China Universities on the Move
|Feb 23, 2010|
See also: The Fall of America's Universities
If American universities are concerned about the rise of Asian and particularly Chinese higher education, it is in the scenic hills of Shantou, once one of China’s Treaty Ports, that they should look. A Guangdong Province city of 5 million people that failed to blossom as one of the original Special Economic Zones established at Deng Xiaoping’s behest in the 1980s, it is growing to become one of the powerhouses in the Chinese education system.
The university, established 28 years ago as a medical school, was boosted into the big time via an HK$3.1 billion (US$400 million) bequest from Hong Kong tycoon Li Ka-Shing. In particular, the school, with 17,000 students, is the home of the Cheung Kong Journalism and Communications School, named for Li’s flagship conglomerate.
Shantou itself is a component of a national university system kicked off in 1995 and called Project 211, partly as a reminder that it is a 21st-century development and partly because there are about 100 universities across China in the network. Project 211 grew out of concerns on the part of China’s Ministry of Education that the country, with 1.3 billion people, had only about 30 universities that could meet international research standards. Project 211 is designed to foster a high-level elite for national economic and social development strategy through common scientific, technical and other standards, according to an analysis of the program.
Shantou has grown away from its medical college roots to do inquiry-based education in engineering, digital technology, communications and applied sciences and math. It is now at the forefront of implementing those standards by reaching out to education partners worldwide, particularly western education institutions known for technical innovation as well as top tech companies like Apple Computer Inc. and Cisco Systems Inc., and by inventing their own open source courseware to facilitate e-learning and global exchanges of ideas.
The Cheung Kong media school has been working since 2008 to launch the Chinese version of the Apple Authorized Training Center for Education (AATCE) program, put together by Apple for academic institutions to integrate certified professional training into their existing accredited curricula. The Shantou program is now the largest of its kind developed by Apple, training 160 students a year in design software that they will use in media production jobs. Apple has donated dozens of computers and helped the Cheung Kong school put up shop for digital media training. The students work on video editing and web design.

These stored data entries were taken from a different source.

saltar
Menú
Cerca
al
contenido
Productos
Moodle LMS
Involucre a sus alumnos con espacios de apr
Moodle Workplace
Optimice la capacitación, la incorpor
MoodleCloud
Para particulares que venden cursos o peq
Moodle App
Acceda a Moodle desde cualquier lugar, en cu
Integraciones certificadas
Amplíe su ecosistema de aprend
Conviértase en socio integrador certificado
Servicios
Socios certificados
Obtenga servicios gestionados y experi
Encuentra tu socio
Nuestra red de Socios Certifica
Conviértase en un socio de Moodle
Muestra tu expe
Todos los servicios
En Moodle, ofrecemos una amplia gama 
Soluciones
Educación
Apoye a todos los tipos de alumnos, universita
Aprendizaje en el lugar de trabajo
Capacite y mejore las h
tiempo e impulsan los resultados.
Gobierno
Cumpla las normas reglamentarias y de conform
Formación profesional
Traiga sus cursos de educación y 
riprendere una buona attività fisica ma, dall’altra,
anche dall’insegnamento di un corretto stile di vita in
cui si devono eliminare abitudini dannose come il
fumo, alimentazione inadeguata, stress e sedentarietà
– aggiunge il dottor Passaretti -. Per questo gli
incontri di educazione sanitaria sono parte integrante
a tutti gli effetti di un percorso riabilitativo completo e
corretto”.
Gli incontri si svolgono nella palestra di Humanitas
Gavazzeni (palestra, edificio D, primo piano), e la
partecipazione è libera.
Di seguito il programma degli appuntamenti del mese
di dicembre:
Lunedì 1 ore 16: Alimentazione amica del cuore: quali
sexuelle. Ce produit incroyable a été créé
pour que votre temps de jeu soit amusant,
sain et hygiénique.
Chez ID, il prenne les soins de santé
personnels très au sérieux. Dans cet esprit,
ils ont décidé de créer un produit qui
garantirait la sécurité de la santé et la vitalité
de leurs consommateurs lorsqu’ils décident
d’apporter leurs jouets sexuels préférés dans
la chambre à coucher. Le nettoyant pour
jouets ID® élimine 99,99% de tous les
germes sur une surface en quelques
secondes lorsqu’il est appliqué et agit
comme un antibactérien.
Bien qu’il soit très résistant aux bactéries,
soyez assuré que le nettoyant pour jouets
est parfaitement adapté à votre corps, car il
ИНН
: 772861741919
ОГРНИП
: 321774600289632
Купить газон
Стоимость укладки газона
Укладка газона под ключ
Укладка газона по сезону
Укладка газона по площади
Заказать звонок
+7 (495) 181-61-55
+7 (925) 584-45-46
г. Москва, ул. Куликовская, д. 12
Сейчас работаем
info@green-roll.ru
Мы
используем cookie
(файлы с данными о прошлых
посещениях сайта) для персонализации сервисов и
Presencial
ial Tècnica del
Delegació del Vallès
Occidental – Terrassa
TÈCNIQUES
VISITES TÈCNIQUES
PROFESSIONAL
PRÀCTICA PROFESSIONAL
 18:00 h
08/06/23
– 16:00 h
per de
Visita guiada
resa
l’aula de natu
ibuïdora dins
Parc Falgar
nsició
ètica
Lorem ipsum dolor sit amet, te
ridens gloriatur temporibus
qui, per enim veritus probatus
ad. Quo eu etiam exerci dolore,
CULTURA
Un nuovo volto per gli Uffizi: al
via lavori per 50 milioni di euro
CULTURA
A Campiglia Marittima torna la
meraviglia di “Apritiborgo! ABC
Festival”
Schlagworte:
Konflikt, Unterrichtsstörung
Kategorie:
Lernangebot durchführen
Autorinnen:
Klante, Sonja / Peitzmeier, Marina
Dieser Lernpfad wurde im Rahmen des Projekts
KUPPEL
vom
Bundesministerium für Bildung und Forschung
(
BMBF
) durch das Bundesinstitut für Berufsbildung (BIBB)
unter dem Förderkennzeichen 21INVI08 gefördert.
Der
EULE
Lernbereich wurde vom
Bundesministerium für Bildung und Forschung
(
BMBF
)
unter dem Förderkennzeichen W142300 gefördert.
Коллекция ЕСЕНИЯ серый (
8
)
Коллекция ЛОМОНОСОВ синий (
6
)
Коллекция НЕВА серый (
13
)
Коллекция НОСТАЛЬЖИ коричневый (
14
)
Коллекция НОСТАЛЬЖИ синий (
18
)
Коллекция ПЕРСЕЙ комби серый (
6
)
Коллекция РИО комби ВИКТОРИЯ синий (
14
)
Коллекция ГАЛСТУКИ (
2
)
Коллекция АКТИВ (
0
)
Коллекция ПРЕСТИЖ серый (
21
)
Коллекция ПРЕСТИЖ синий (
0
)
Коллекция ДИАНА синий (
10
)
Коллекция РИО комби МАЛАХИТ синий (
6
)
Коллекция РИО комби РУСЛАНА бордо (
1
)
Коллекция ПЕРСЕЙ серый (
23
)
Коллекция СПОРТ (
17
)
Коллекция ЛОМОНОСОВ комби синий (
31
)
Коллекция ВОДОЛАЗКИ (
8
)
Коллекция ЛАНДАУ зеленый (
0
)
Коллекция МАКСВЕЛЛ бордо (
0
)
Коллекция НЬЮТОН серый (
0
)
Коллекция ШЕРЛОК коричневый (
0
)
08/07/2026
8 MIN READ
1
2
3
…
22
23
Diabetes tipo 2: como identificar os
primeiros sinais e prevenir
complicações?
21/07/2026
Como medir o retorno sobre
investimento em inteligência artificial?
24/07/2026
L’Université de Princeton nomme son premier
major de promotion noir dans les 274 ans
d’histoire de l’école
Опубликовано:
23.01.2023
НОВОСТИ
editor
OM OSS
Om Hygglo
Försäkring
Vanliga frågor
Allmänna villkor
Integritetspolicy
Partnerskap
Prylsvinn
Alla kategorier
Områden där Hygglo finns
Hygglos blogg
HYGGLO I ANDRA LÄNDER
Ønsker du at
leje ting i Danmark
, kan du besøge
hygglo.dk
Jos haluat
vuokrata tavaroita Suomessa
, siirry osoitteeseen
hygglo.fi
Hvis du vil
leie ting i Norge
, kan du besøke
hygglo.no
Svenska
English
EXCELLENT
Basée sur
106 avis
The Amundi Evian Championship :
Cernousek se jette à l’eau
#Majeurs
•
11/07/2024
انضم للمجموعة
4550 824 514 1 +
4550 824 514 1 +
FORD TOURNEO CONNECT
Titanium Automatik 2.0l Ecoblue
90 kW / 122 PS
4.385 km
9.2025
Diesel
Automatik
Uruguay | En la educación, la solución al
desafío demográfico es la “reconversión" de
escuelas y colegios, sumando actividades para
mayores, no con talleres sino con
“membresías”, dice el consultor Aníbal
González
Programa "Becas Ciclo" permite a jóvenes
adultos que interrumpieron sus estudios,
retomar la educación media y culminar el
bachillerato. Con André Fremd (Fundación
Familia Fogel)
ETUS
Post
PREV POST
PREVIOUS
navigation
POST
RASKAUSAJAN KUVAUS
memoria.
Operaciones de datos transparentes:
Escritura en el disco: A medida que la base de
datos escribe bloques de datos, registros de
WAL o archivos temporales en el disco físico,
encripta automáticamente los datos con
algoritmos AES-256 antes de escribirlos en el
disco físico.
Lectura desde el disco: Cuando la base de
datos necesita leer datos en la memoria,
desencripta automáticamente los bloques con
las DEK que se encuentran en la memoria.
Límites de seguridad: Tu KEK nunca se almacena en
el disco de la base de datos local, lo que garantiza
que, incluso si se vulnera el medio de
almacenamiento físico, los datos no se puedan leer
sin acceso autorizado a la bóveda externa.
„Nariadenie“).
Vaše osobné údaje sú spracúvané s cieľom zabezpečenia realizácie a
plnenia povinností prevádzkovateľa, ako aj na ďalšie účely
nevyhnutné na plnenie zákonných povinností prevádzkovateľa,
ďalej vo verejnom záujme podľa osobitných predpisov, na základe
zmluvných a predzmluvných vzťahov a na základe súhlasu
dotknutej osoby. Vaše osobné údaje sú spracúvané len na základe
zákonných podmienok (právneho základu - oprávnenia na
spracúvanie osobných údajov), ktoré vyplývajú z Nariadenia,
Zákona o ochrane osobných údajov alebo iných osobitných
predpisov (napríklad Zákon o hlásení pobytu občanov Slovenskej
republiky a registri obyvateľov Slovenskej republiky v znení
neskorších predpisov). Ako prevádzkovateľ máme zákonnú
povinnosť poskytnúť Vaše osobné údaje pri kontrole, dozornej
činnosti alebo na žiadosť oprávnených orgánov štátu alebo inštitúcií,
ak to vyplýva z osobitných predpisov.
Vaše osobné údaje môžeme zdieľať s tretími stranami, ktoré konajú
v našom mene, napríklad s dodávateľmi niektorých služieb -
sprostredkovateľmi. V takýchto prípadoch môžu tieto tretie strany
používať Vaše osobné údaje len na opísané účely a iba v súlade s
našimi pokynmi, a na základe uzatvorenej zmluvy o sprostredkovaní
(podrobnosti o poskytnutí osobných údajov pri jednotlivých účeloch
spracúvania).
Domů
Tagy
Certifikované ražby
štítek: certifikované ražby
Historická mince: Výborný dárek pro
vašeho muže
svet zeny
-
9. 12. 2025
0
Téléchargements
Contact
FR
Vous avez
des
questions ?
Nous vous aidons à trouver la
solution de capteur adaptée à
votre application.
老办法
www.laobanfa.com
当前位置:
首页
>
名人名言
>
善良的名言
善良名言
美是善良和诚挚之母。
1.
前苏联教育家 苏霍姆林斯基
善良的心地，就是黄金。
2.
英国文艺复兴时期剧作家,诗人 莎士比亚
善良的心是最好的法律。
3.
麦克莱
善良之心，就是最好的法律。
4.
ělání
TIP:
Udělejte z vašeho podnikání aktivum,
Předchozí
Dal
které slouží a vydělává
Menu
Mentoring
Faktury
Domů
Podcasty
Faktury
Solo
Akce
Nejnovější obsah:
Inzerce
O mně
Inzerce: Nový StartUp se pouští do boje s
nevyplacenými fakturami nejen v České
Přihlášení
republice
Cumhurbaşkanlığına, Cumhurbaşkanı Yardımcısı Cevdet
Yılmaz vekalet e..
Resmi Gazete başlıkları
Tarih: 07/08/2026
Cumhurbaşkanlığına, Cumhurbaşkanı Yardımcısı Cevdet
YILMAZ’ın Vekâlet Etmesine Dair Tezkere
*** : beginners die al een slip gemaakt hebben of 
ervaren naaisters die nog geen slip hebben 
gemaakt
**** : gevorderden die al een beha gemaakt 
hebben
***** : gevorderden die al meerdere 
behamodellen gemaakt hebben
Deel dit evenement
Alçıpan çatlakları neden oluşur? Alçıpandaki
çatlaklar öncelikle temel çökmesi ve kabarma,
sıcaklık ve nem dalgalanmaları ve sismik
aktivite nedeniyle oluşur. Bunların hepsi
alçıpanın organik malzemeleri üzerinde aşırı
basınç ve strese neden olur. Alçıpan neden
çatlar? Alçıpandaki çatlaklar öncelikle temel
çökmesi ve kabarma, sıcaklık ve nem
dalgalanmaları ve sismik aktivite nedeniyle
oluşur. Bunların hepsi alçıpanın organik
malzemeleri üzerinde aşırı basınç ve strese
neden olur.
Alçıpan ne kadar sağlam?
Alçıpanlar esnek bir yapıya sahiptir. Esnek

Li Ka-shing has continued to support the program as well through his foundation, sending three consultants to the school to do everything from tweaking the living arrangements model, to building better infrastructure and introducing accounting classes that move the school away from "cash accounting" to more global standards.
The Center's CTO, Jeremiah Foo, said in an interview that with the new equipment, Shantou has become the largest media training center in southern China, and that it trains more students than on any other individual platform run by the Cupertino, California-based company.
"The number of students for certification will grow," Foo said. "We will scale this university-wide first, then we will see how we can take the system elsewhere."
Foo is working with Yuen-ying Chan, the director of the Journalism and Media Studies Center at Hong Kong University as well as dean and professor of the Cheung Kong school, along with her faculty and technologists to build a completely open-source online campus, called iCampus 2.0. Ying says she believes that they are on the frontier of the evolution of education in China. iCampus 2.0, Foo says, has caught the interest of several other departments. The school is working with Ying's program to build the open source technology platform into everything the school is doing. There are eventual plans to distribute this open source software to other universities as well.
Foo said he is also working with the founder of the Osaka-based Sharp Electronics, Dr. Tadashi Sasaki, to build a mobile front-end component for the open source back-end, which students use now to post interviews, assignments, blogs, and to check up on course work and teachers. Foo describes it as a competitor to Blackboard, a corporate course-wares solution that has been pitched to schools world-wide, but that his version is more open to Chinese.
That ease of entry with technology can be expected to help Shantou students' ambitions. Like some other schools in China, Shantou is aggressively looking to collaborate with schools in the West to provide their students better training at a lower cost. Mobile does that, but some current solutions for content sometimes do not.
"Developers in the West don't think like Chinese," Foo said. "We simplify everything into 'human level' language," he says. "Human level" is language and computer usage that is easy to understand for language-learners who learned their first language in character sets that are not Roman.
Don't expect the students to only speak in Chinese. They have already launched initiatives at the school that openly connect them to American issues in English. The school sent seven students to cover Obama's presidential bid. The Cheung Kong School has also established up arrangements with companies in Malaysia and with the Asia Society to do reporting for them by putting together documentaries for certain categories of topics.